North Macedonia also confirmed its first case of coronavirus infection, a Macedonian woman who recently returned home from Italy.
Japanese patients test positive after treatment
A coronavirus patient in Japan who was discharged from hospital after recovery has again tested positive, officials said on Thursday, as the country grappled with rising public unhappiness over the slow pace of virus testing.
The woman, a tour guide in her 40s, had been treated at a hospital in Osaka prefecture and left early in February, NHK reported. She was on a bus carrying tourists from Wuhan, the central Chinese city where the coronavirus outbreak originated last December.
China to take wildlife off the dining table
Chinese authorities plan to outlaw wildlife markets for the purposes of trade and consumption in the fight to curb coronavirus outbreaks, the National Forestry and Grassland Administration, said on Wednesday.

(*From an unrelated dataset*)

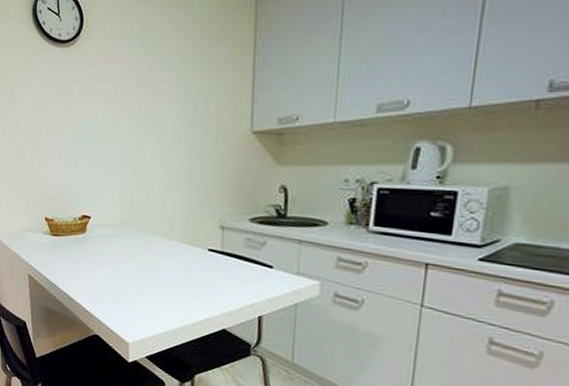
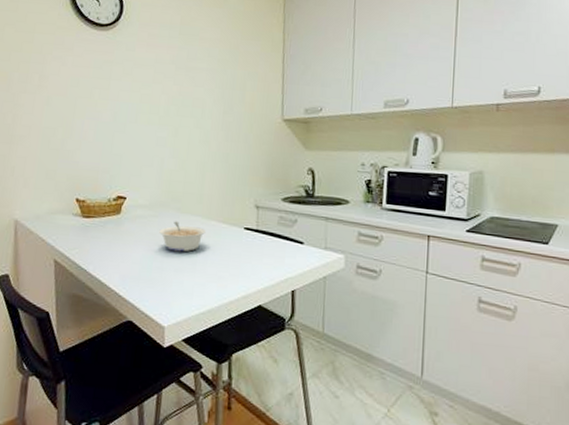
legume: none [122,241,168,272] -> present [159,221,206,252]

The body, which oversees ecological and wildlife conservation, told a meeting it would comprehensively clean up and regulate wildlife breeding institutions, revoking licences for farms which breed wildlife for consumption and prohibiting the transport and sale of wildlife for eating.

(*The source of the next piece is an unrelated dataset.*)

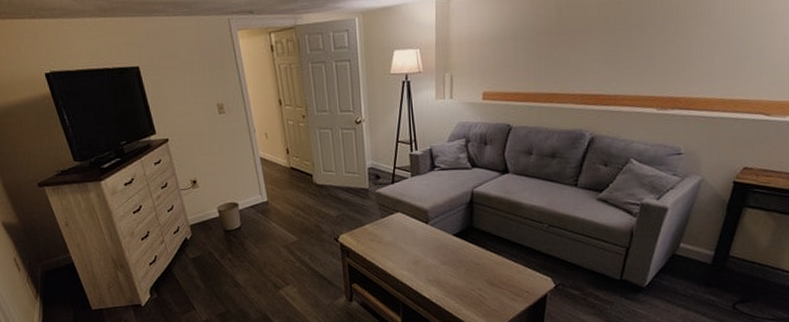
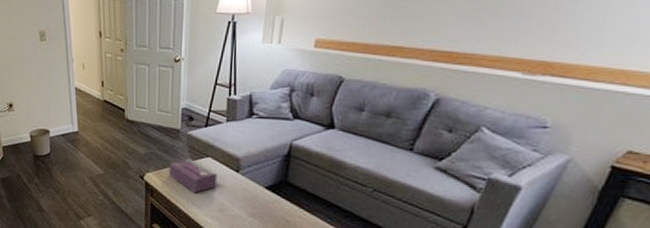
tissue box: none [361,215,409,248] -> present [168,158,218,193]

The decision was passed by the standing committee of the National People’s Congress on Monday. It required multiple bureaus, including those responsible for forestry, police, market supervision and transport, to inspect wildlife trade markets and restaurants to completely prohibit the consumption of wild animals.
China lodges formal protest over ‘racist’ article
China would take further action if the US added more restrictions to Chinese news agencies in the US, according to Hua Chunying, the ministry’s head of information.
Hua hit back at US Secretary of State Mike Pompeo’s remarks that China's expulsion of three Wall Street Journal reporters – in retaliation for the article – was a violation of press freedom.
The newspaper commentary, headlined “China is the real sick man of Asia” triggered condemnation among Chinese officials and the online community.